Jeana Curro, Director of Mortgage Backed Securities Research at Deutsche Bank in New York, talks about how government backing and mortgage investors drive down interest rates and make home loans more attainable for the average consumer.
Tell us a little about yourself and your role at Deutsche Bank.
I recently joined Deutsche Bank this year as a Director of Agency Mortgage Backed Securities (MBS) Research. Here I spend a lot of time examining the government mortgage market and the securities backed by Fannie Mae, Freddie Mae and Ginnie Mae. I propose trade ideas suitable for institutional accounts as well as opine on housing policy and provide up-do-date commentary. Prior to joining Deutsche bank, I held similar roles at the Royal Bank of Scotland, where I lead the Agency MBS research team, as well as UBS Investment Bank.
What do you like about researching and reporting on government backed mortgage securities? How did you get into this area of the finance industry?
I became fascinated in mortgages because of their embedded optionality, i.e. determining if and when a borrower will prepay his loan. That decision leverages on a quantifiable incentive as well as borrower behavior. The combination of numbers and behavior has always intrigued me. I have a bachelors degree in Mathematics with a minor in psychology, which is a rather unique background but a perfect fit for my role. Research allows me to really explore opportunities in housing finance that are of interest to me. With the whole mortgage finance model currently under a microscope, there is no shortage of things to talk about!
Many mortgage consumers don’t fully understand the relationship between government backed mortgages like Fannie Mae, FHA and VA, and investors. Can you explain this?
When a homeowner takes out a mortgage, that loan is typically made by a bank or mortgage lender, not the government. However, Fannie Mae, Freddie Mac, FHA and VA are all government entities that make mortgage finance possible. They set their own eligibility requirements and if mortgage loans fit their parameters, the entities will guarantee the loans against default for the investors. These loans then get guaranteed by Fannie Mae, Freddie Mac or Ginnie Mae (the securitization outlet for FHA and VA loans). Now, the MBS investor is not taking on the credit risk of the individual homeowner, but instead the risk of the US Government. The role the Agencies play is critical to broadening the investor base for MBS which ultimately helps facilitate mortgage lending to borrowers nationwide.
Why are private investors interested in buying mortgages?
Mortgage Backed Securities typically offer investors a higher yield than other fixed income assets. Additionally, Agency mortgages carry the backing of the US government, so there is no default risk. A common comparison is between Agency Mortgages and US Treasuries, since both are government products. At current levels, MBS returns are approximately 1% higher. The risk to MBS investors is really prepayment risk, if a borrower moves houses or refinances his loan, the principal is repaid in full but the loan matures quicker and the investor misses out on a future stream of interest.
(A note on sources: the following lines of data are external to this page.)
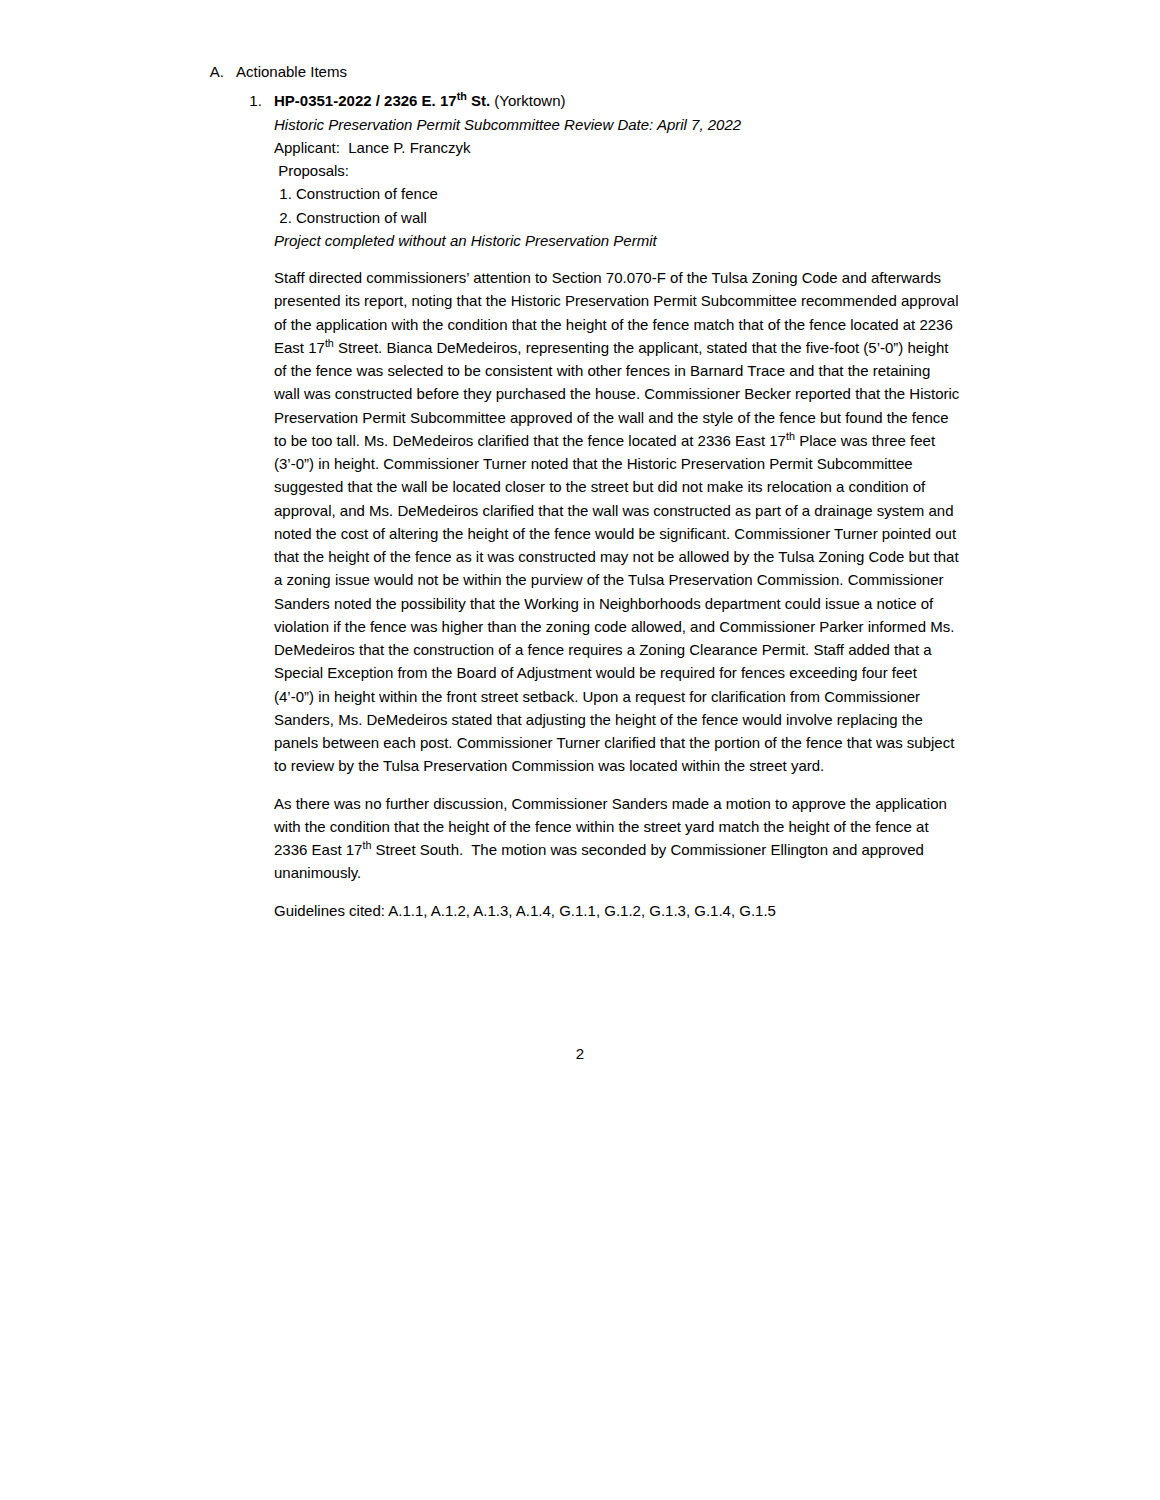Actionable Items
HP-0351-2022 / 2326 E. 17th St. (Yorktown)
Historic Preservation Permit Subcommittee Review Date: April 7, 2022
Applicant: Lance P. Franczyk
Proposals:
Construction of fence
Construction of wall
Project completed without an Historic Preservation Permit
Staff directed commissioners’ attention to Section 70.070-F of the Tulsa Zoning Code and afterwards presented its report, noting that the Historic Preservation Permit Subcommittee recommended approval of the application with the condition that the height of the fence match that of the fence located at 2236 East 17th Street. Bianca DeMedeiros, representing the applicant, stated that the five-foot (5’-0”) height of the fence was selected to be consistent with other fences in Barnard Trace and that the retaining wall was constructed before they purchased the house. Commissioner Becker reported that the Historic Preservation Permit Subcommittee approved of the wall and the style of the fence but found the fence to be too tall. Ms. DeMedeiros clarified that the fence located at 2336 East 17th Place was three feet (3’-0”) in height. Commissioner Turner noted that the Historic Preservation Permit Subcommittee suggested that the wall be located closer to the street but did not make its relocation a condition of approval, and Ms. DeMedeiros clarified that the wall was constructed as part of a drainage system and noted the cost of altering the height of the fence would be significant. Commissioner Turner pointed out that the height of the fence as it was constructed may not be allowed by the Tulsa Zoning Code but that a zoning issue would not be within the purview of the Tulsa Preservation Commission. Commissioner Sanders noted the possibility that the Working in Neighborhoods department could issue a notice of violation if the fence was higher than the zoning code allowed, and Commissioner Parker informed Ms. DeMedeiros that the construction of a fence requires a Zoning Clearance Permit. Staff added that a Special Exception from the Board of Adjustment would be required for fences exceeding four feet (4’-0”) in height within the front street setback. Upon a request for clarification from Commissioner Sanders, Ms. DeMedeiros stated that adjusting the height of the fence would involve replacing the panels between each post. Commissioner Turner clarified that the portion of the fence that was subject to review by the Tulsa Preservation Commission was located within the street yard.
As there was no further discussion, Commissioner Sanders made a motion to approve the application with the condition that the height of the fence within the street yard match the height of the fence at 2336 East 17th Street South. The motion was seconded by Commissioner Ellington and approved unanimously.
Guidelines cited: A.1.1, A.1.2, A.1.3, A.1.4, G.1.1, G.1.2, G.1.3, G.1.4, G.1.5
2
Contrary to popular belief, the government does not control mortgage rates. How does investor demand affect rates?
Investor demand essentially sets the price and rate for MBS securities. If demand is high, investors will be more willing to buy at lower rates. If demand is low, as it was at the peak of the crisis, the only way to get investors back is to push rates of return higher. Unfortunately, this means charging the borrowers a higher rate.
You recently researched VA mortgage trends. What were a few of your key findings? Did anything surprise you?
It has been surprising how fast the VA loan population has been growing and what is more fascinating is that the trend is set to continue. The VA estimates that the volume of VA loans is likely to surge 36% over the next five years as more young veterans return home from the military. This means Ginnie Mae MBS Issuance could rise by $10-20 billion per year.
From your research, how does a VA loan compare to an FHA or Fannie Mae loan as far as the consumer is concerned?
A VA loan is unique in that it is a benefit only offered to veterans. The advantage of a VA loan is that it does not require a down payment. FHA loans require a minimum 3.5% down payment, but are available to all homebuyers (not just veterans). Only recently does Fannie Mae permit a 3% down payment. The real difference between FHA and Fannie Mae loans as far as the borrower is concerned is pricing: borrowers with higher credit scores generally receive lower rates through Fannie Mae, whereas FHA does not differentiate by credit score.
According to Ellie Mae’s Origination Insight Report, VA loan rates are about a quarter percent lower than those of Fannie Mae or Freddie Mac loans. Do investors view VA loans as safer, hence the lower rates?
Rate incentive is absolutely part of it, so from that perspective lower rates imply less prepayment risk and are in one respect safer. However, VA has a much more efficient streamline refinance program where no appraisal is required. As a result, VA loans can prepay faster than conventional (Fannie Mae or Freddie Mac) loans, which poses a greater risk to the investor. MBS investors are constantly weighing these trade offs when making decisions.
Thank you Jeana Curro for sharing your knowledge of the mortgage market!